Compare HDF5array vs diy implementation

Now we have written the count matrices to disk in hdf5 format in two ways: manually, and through HDF5Array.

Let’s see if there are differences in performance in reading 1 gene at a time.

Memory and time

bench_read <- bench::mark(
  HDF5Array = hf5['AC006486.2',],
  `h5 - manual` = read_gene('AC006486.2', file_h5),
  `in-memory slice` = counts['AC006486.2',]
)  

summary(bench_read) |> 
  mutate(expression = as.character(expression)) |>  
  select(-memory, -result, -time, -gc) |>  gt()
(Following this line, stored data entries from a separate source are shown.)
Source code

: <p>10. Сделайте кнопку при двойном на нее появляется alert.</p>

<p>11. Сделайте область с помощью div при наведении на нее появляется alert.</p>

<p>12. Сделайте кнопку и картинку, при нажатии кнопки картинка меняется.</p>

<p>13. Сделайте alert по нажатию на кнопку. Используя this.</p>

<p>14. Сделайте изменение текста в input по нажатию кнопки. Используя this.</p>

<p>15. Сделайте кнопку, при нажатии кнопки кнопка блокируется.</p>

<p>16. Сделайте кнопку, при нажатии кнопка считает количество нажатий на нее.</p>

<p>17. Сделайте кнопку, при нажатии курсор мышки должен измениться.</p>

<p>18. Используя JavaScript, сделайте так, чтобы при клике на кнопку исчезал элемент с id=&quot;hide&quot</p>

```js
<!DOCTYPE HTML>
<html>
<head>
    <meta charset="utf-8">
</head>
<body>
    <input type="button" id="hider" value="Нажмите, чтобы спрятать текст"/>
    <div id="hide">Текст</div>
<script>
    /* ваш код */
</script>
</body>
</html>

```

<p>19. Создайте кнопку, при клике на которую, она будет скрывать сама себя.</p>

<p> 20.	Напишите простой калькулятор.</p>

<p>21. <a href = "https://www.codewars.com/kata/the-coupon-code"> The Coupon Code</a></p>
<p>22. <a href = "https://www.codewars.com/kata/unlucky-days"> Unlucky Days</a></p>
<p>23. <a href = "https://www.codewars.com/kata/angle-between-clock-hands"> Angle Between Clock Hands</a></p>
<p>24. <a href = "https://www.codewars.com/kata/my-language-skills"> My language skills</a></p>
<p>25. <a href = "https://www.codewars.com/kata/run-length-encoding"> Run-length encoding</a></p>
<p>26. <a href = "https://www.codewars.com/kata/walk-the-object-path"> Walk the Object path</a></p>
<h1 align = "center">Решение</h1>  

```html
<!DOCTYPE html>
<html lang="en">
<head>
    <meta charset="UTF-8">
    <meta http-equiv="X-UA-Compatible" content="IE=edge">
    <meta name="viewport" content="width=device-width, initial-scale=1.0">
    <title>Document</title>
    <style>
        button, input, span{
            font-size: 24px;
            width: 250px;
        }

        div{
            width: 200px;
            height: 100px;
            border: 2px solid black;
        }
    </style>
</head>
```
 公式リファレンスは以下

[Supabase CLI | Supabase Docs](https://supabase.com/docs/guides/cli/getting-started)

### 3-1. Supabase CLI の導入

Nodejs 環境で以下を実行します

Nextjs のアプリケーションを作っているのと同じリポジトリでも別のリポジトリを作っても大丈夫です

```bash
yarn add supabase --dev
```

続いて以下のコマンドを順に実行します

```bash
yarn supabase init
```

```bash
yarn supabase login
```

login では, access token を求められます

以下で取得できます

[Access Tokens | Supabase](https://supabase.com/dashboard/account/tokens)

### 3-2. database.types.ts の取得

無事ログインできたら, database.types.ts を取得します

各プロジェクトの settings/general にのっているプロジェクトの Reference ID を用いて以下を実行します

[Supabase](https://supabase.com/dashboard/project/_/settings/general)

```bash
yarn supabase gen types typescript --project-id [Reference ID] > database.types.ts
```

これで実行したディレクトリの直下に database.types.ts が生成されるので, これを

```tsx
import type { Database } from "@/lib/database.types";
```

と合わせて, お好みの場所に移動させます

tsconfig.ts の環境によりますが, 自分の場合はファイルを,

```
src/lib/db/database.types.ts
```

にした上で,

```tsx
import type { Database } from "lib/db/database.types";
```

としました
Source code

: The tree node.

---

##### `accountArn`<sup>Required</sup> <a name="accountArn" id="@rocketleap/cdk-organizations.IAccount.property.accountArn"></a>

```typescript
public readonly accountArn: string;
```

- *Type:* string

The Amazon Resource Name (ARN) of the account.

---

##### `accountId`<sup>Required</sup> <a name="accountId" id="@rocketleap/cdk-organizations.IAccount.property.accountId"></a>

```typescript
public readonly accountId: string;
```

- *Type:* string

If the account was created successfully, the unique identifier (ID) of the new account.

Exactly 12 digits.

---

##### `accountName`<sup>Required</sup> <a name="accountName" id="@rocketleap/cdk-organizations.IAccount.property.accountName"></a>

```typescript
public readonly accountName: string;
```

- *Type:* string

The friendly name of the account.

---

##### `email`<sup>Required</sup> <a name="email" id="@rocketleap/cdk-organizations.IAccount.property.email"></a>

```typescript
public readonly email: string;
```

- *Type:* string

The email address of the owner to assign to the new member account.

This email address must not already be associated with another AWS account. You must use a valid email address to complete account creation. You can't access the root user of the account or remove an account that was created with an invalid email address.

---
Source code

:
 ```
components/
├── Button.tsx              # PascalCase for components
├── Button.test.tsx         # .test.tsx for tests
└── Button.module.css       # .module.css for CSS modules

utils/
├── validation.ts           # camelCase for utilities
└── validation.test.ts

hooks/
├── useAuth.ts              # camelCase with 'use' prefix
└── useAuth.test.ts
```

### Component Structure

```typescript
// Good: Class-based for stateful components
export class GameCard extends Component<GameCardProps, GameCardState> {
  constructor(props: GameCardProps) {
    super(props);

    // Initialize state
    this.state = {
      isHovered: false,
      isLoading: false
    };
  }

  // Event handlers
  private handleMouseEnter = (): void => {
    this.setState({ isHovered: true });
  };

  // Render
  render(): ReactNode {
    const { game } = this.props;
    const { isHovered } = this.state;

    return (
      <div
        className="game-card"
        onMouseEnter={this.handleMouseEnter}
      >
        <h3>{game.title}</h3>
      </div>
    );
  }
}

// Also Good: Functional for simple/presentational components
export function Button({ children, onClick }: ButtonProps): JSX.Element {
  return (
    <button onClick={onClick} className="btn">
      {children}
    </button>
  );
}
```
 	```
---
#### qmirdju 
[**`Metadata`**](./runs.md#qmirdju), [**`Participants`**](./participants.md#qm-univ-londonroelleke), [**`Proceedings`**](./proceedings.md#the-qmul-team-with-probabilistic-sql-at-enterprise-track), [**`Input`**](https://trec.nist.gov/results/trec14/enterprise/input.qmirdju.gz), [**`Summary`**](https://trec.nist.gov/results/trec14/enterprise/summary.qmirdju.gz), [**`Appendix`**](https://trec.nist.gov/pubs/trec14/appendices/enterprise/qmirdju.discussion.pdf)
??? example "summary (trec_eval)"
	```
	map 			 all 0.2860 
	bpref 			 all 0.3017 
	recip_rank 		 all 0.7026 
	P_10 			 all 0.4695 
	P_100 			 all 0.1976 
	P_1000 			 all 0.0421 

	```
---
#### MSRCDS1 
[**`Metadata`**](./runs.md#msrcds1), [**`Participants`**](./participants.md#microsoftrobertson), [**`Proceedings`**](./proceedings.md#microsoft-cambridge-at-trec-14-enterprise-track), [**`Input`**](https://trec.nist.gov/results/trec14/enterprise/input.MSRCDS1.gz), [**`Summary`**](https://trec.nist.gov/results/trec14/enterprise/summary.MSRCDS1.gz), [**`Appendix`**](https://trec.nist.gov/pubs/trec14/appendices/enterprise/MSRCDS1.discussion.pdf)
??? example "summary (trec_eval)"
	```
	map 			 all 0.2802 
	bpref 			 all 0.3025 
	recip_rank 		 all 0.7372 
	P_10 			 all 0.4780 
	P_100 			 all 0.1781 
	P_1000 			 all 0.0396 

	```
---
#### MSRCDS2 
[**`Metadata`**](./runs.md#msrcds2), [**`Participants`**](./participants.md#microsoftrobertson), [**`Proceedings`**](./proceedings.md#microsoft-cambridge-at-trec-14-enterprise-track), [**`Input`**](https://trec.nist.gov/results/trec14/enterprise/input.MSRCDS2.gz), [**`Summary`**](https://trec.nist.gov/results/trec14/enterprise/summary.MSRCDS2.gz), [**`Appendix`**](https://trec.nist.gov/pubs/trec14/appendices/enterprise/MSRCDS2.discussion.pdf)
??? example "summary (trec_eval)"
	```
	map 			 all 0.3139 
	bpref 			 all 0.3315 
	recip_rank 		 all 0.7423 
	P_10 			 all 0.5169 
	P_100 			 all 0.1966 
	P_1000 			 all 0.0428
expression	min	median	itr/sec	mem_alloc	n_itr	total_time
HDF5Array	1.7s	1.7s	0.5875962	10.11MB	1	1.7s
h5 - manual	774.7ms	774.7ms	1.2908001	4.97MB	1	774.7ms
in-memory slice	154.5ms	210.9ms	5.0724987	3.93MB	3	591.4ms

bench_read |>  autoplot(type = 'jitter')

HDF5array is ~2x slower than ShinyCell’s manual method

ShinyCell approach is almost as fast as holding in memory, without of course the cost is occupying a large amount of memory at any given time.

on-disk space

data.frame(file = c(file_h5, file_h5array)) |> 
  mutate(file_size = fs::file_size(file))

##           file file_size
## 1    counts.h5   153.28M
## 2 HDF5array.h5   221.88M

SingleCellExperiment

In reading HD5Array docs, I learned that you can back a SingleCellExperiment object with a HDF5-backed matrix. This is actually incredibly useful, because now we can use any packages for SingleCellExperiment (like tidySingleCellExperiment).

sce_h5 <- SingleCellExperiment(assays = list(counts = hf5))

Size of SingleCellExperiment object backed by HDF5

object.size(sce_h5) |>  print(units = 'auto')

## 9.1 Mb

Size of dgc counts matrix held in memory

object.size(counts) |>  print(units = 'auto')

## 624.4 Mb

Speed:

bench::mark(sce_h5['AC006486.2',]) |> select(-c(result:gc)) |>  gt()

expression	min	median	itr/sec	mem_alloc	gc/sec	n_itr	n_gc	total_time
[, sce_h5, AC006486.2,	81.4ms	83.5ms	11.77477	7.49MB	0	6	0	510ms

Conclusion

HDF5 format is great for memory efficient loading of single cell data, particularly for single gene queries which take less than 1 second on a 200,000 cell dataset.
The manual shinyCell h5 method is almost twice as fast as HDF5Array (~1 second vs 0.5 second)
but SingleCellExperiment can carry hdf5-backed count matrices with HDF5Array, making it more useful as it opens usage to other single cell tools
The majority of time reading from HDF5 is actually closing the connection of the file.